The same attorney also noted that, depending on the specific facts, a taxpayer may be treated as actually or constructively receiving coins of the new cryptocurrency distributed in a hard fork even if it is necessary for the taxpayer to download new software or undertake some other ministerial-type action to accept (or later to transfer) the cryptocurrency.  Taxpayers cannot avoid or delay a taxable event simply by declining to accept the airdropped coins.

Based on a recent regulatory statement, entities involved with cryptocurrency or digital assets should revisit their anti-money laundering and countering the financing of terrorism obligations (AML/CFT) compliance under the Bank Secrecy Act (BSA).

On October 11, the leaders of the Commodity Futures Trading Commission (CFTC), the Financial Crimes Enforcement Network (FinCEN), and the Securities and Exchange Commission (SEC) issued a joint statement (the “Joint Statement”) regarding the application of the BSA to activities involving digital assets. The Joint Statement “reminds” those involved with such activities of their AML/CFT obligations and specifically calls out those entities that would be subject to such obligations: futures commission merchants and introducing brokers (regulated by the CFTC), money services businesses (regulated by FinCEN), and broker-dealers and mutual funds (regulated by the SEC).

Potentially indicating a key concern of the regulators going forward, the Joint Statement notes that the applicability of AML/CFT obligations is not dependent on the terminology surrounding the applicable assets, but rather the nature of the assets themselves: “Regardless of the label or terminology that market participants may use, or the level or type of technology employed, it is the facts and circumstances underlying an asset, activity or service, including its economic reality and use (whether intended or organically developed or repurposed), that determines the general categorization of an asset, the specific regulatory treatment of the activity involving the asset, and whether the persons involved are “financial institutions” for purposes of the BSA.” Thus, while market participants refer to digital assets in many different ways, how assets are referred to should not have a bearing on BSA compliance. By way of example, the Joint Statement offers that “something referred to as an ‘exchange’ in a market for digital assets may or may not also qualify as an ‘exchange’ as that term is used under the federal securities laws.”

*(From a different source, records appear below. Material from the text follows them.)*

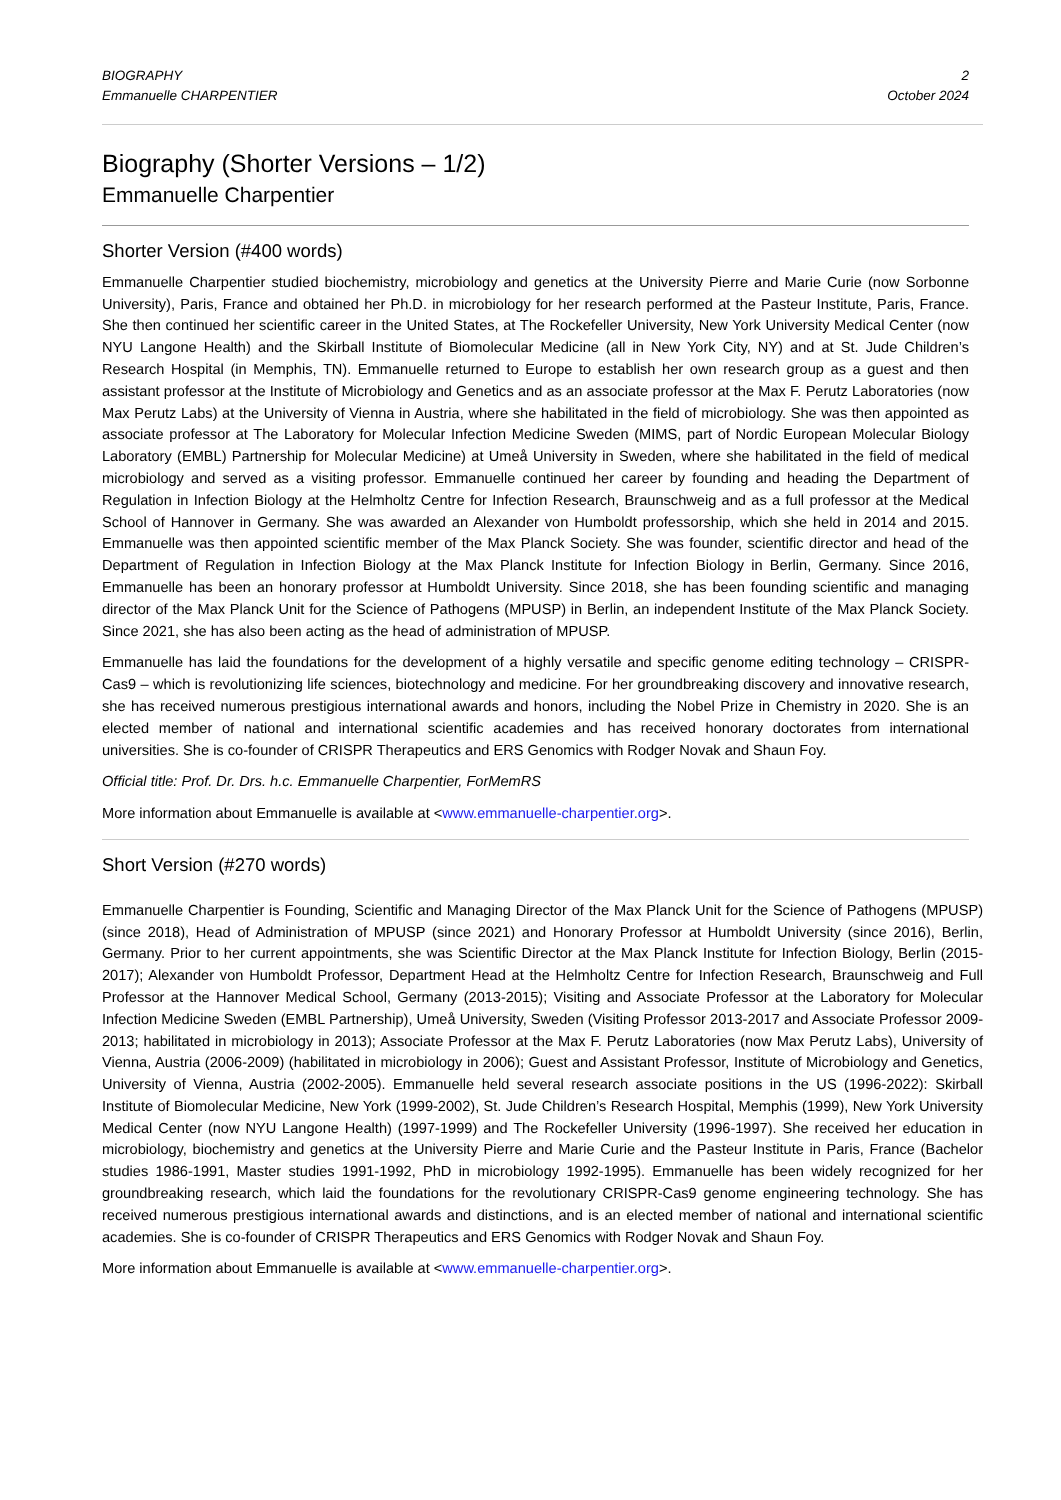BIOGRAPHY
Emmanuelle CHARPENTIER
2
October 2024
Biography (Shorter Versions – 1/2)
Emmanuelle Charpentier
Shorter Version (#400 words)
Emmanuelle Charpentier studied biochemistry, microbiology and genetics at the University Pierre and Marie Curie (now Sorbonne University), Paris, France and obtained her Ph.D. in microbiology for her research performed at the Pasteur Institute, Paris, France. She then continued her scientific career in the United States, at The Rockefeller University, New York University Medical Center (now NYU Langone Health) and the Skirball Institute of Biomolecular Medicine (all in New York City, NY) and at St. Jude Children’s Research Hospital (in Memphis, TN). Emmanuelle returned to Europe to establish her own research group as a guest and then assistant professor at the Institute of Microbiology and Genetics and as an associate professor at the Max F. Perutz Laboratories (now Max Perutz Labs) at the University of Vienna in Austria, where she habilitated in the field of microbiology. She was then appointed as associate professor at The Laboratory for Molecular Infection Medicine Sweden (MIMS, part of Nordic European Molecular Biology Laboratory (EMBL) Partnership for Molecular Medicine) at Umeå University in Sweden, where she habilitated in the field of medical microbiology and served as a visiting professor. Emmanuelle continued her career by founding and heading the Department of Regulation in Infection Biology at the Helmholtz Centre for Infection Research, Braunschweig and as a full professor at the Medical School of Hannover in Germany. She was awarded an Alexander von Humboldt professorship, which she held in 2014 and 2015. Emmanuelle was then appointed scientific member of the Max Planck Society. She was founder, scientific director and head of the Department of Regulation in Infection Biology at the Max Planck Institute for Infection Biology in Berlin, Germany. Since 2016, Emmanuelle has been an honorary professor at Humboldt University. Since 2018, she has been founding scientific and managing director of the Max Planck Unit for the Science of Pathogens (MPUSP) in Berlin, an independent Institute of the Max Planck Society. Since 2021, she has also been acting as the head of administration of MPUSP.
Emmanuelle has laid the foundations for the development of a highly versatile and specific genome editing technology – CRISPR-Cas9 – which is revolutionizing life sciences, biotechnology and medicine. For her groundbreaking discovery and innovative research, she has received numerous prestigious international awards and honors, including the Nobel Prize in Chemistry in 2020. She is an elected member of national and international scientific academies and has received honorary doctorates from international universities. She is co-founder of CRISPR Therapeutics and ERS Genomics with Rodger Novak and Shaun Foy.
Official title: Prof. Dr. Drs. h.c. Emmanuelle Charpentier, ForMemRS
More information about Emmanuelle is available at <www.emmanuelle-charpentier.org>.
Short Version (#270 words)
Emmanuelle Charpentier is Founding, Scientific and Managing Director of the Max Planck Unit for the Science of Pathogens (MPUSP) (since 2018), Head of Administration of MPUSP (since 2021) and Honorary Professor at Humboldt University (since 2016), Berlin, Germany. Prior to her current appointments, she was Scientific Director at the Max Planck Institute for Infection Biology, Berlin (2015-2017); Alexander von Humboldt Professor, Department Head at the Helmholtz Centre for Infection Research, Braunschweig and Full Professor at the Hannover Medical School, Germany (2013-2015); Visiting and Associate Professor at the Laboratory for Molecular Infection Medicine Sweden (EMBL Partnership), Umeå University, Sweden (Visiting Professor 2013-2017 and Associate Professor 2009-2013; habilitated in microbiology in 2013); Associate Professor at the Max F. Perutz Laboratories (now Max Perutz Labs), University of Vienna, Austria (2006-2009) (habilitated in microbiology in 2006); Guest and Assistant Professor, Institute of Microbiology and Genetics, University of Vienna, Austria (2002-2005). Emmanuelle held several research associate positions in the US (1996-2022): Skirball Institute of Biomolecular Medicine, New York (1999-2002), St. Jude Children’s Research Hospital, Memphis (1999), New York University Medical Center (now NYU Langone Health) (1997-1999) and The Rockefeller University (1996-1997). She received her education in microbiology, biochemistry and genetics at the University Pierre and Marie Curie and the Pasteur Institute in Paris, France (Bachelor studies 1986-1991, Master studies 1991-1992, PhD in microbiology 1992-1995). Emmanuelle has been widely recognized for her groundbreaking research, which laid the foundations for the revolutionary CRISPR-Cas9 genome engineering technology. She has received numerous prestigious international awards and distinctions, and is an elected member of national and international scientific academies. She is co-founder of CRISPR Therapeutics and ERS Genomics with Rodger Novak and Shaun Foy.
More information about Emmanuelle is available at <www.emmanuelle-charpentier.org>.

Following the general statement, each leader provides additional comments, which should guide entities subject to each applicable regulator’s review. Heath Tarbert (Chairman, CFTC) notes that introducing brokers and futures commission merchants are required to report suspicious activity and implement reasonably-designed AML programs, regardless of whether the digital assets qualify as commodities or are used as derivatives. Kenneth A. Blanco (Director, FinCEN) advises those handling digital assets to review FinCEN’s May 2019 interpretive guidance, under which FinCEN makes clear that many digital asset activities would qualify a person as a money services business subject to AML/CFT obligations (unless the person is registered with and functionally regulated and examined by the SEC or CFTC, whereby they would be subject to the BSA obligations of those regulators).  Jay Clayton (Chairman, SEC) reminds persons engaged in activities involving digital assets as securities that they remain subject to federal securities laws, but certain rules also apply regardless of whether the assets are securities, such as broker-dealer financial responsibility rules.

In October, the U.S. Department of the Treasury (the “Treasury”) released its Annual Plan, outlining the Office of Inspector General’s audit and investigative priorities for fiscal year 2018. The Annual Plan notes that “digital currencies provide a potential money laundering instrument because they facilitate international payments without the transmittal services of traditional financial service,” and identifies determining “how FinCEN identifies, prioritizes, and addresses money laundering and terrorist financing risks associated with virtual currencies” as a departmental priority.